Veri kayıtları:
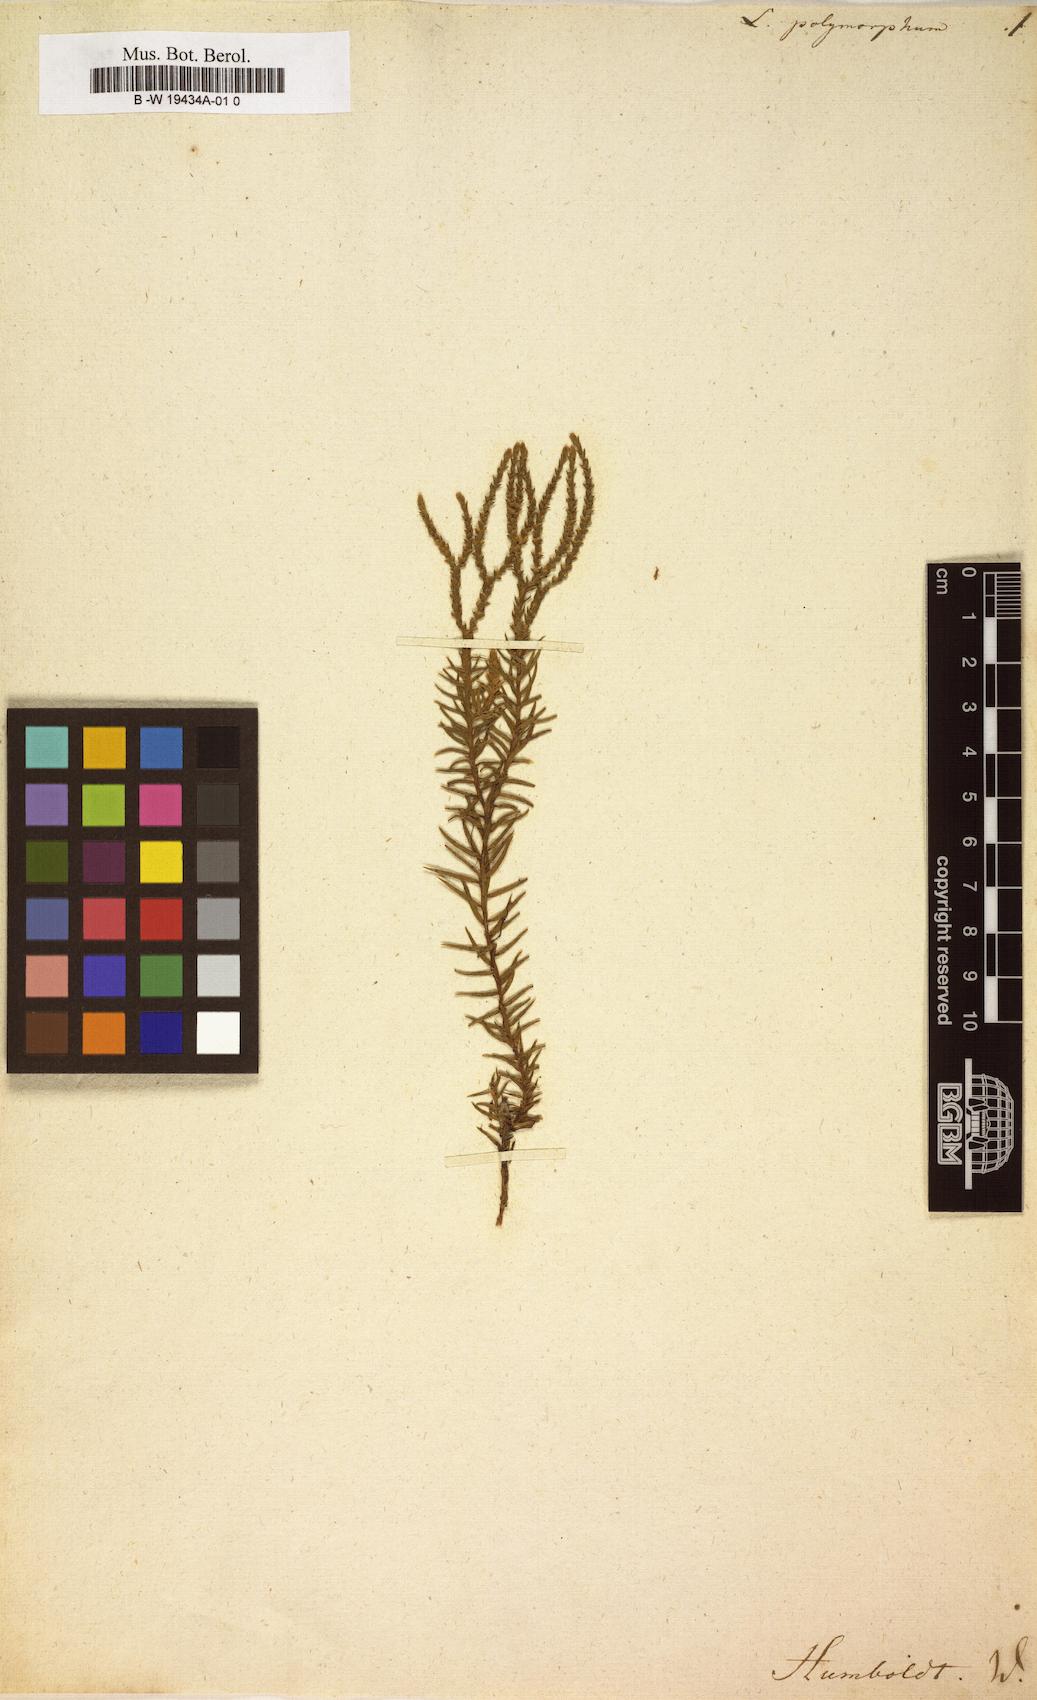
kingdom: Plantae
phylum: Tracheophyta
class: Lycopodiopsida
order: Lycopodiales
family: Lycopodiaceae
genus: Phlegmariurus
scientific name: Phlegmariurus subulatus
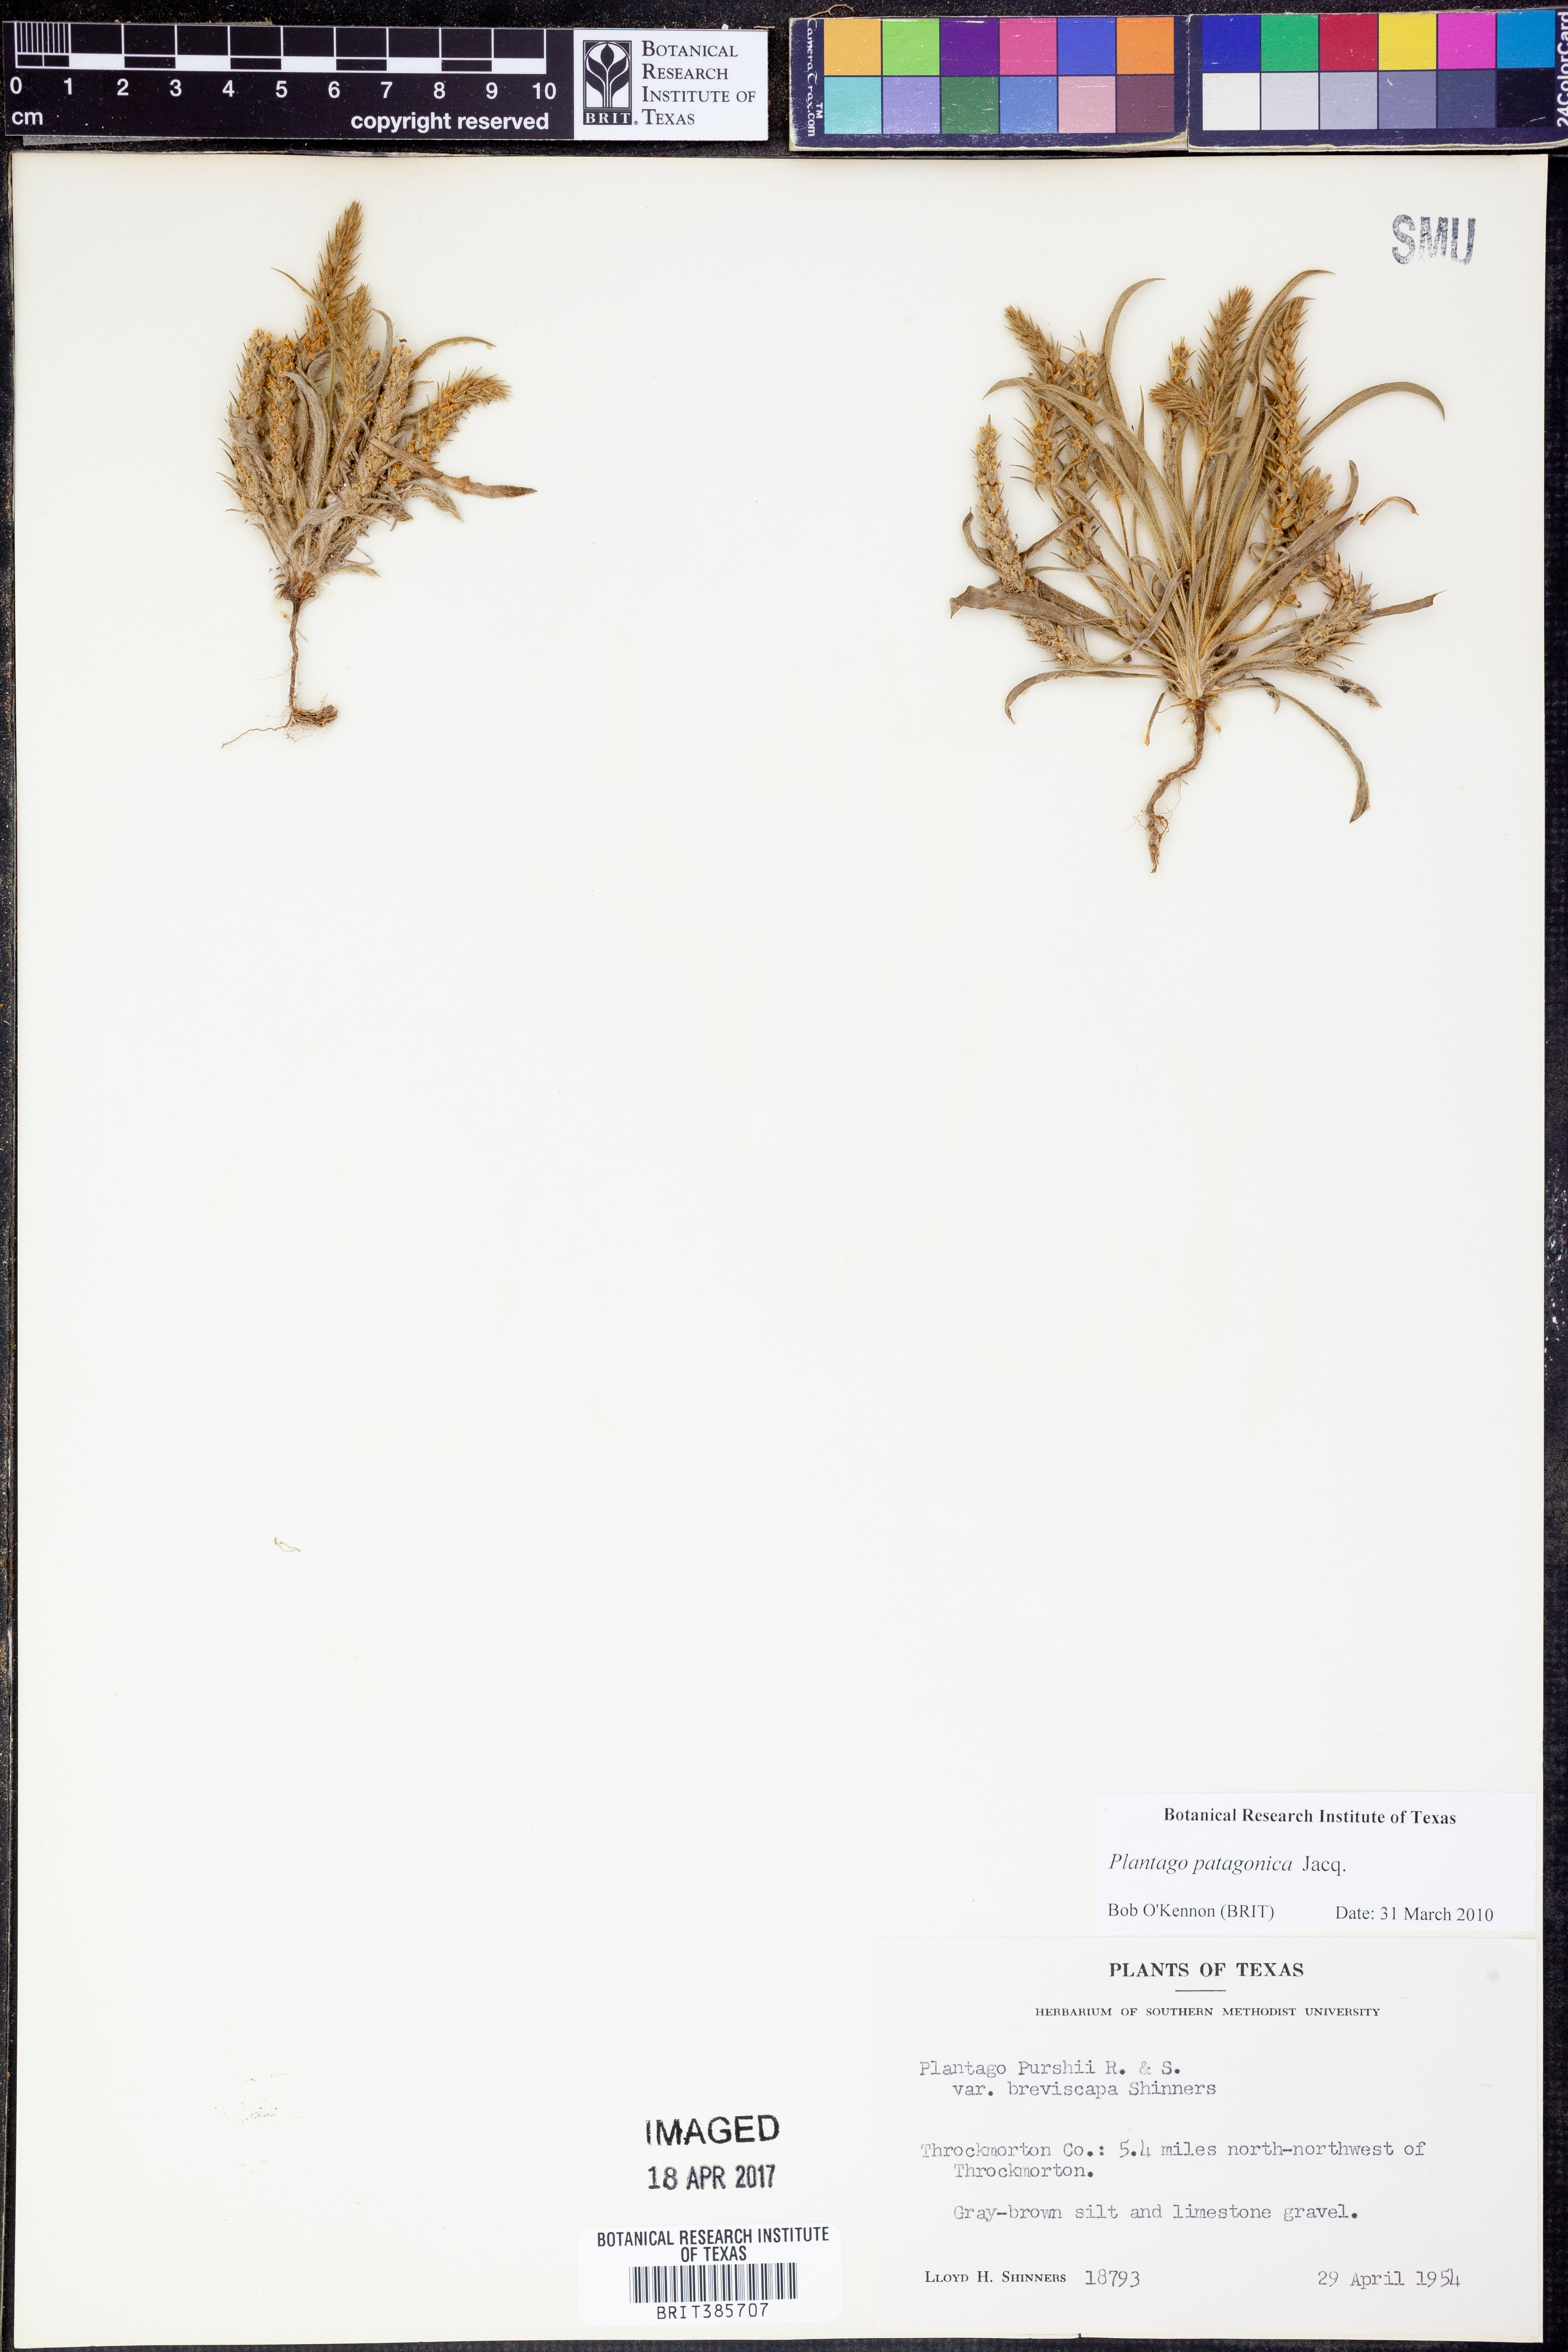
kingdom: Plantae
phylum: Tracheophyta
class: Magnoliopsida
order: Lamiales
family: Plantaginaceae
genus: Plantago
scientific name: Plantago patagonica
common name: Patagonia indian-wheat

● Verilen görev
"order: Lycopodiales" geçen satırdan kayıtların sonuna kadar her şeyi olduğu gibi yinele. Resimleri yanıta katma.

● Çözümlü yanıt
order: Lycopodiales
family: Lycopodiaceae
genus: Phlegmariurus
scientific name: Phlegmariurus subulatus
kingdom: Plantae
phylum: Tracheophyta
class: Magnoliopsida
order: Lamiales
family: Plantaginaceae
genus: Plantago
scientific name: Plantago patagonica
common name: Patagonia indian-wheat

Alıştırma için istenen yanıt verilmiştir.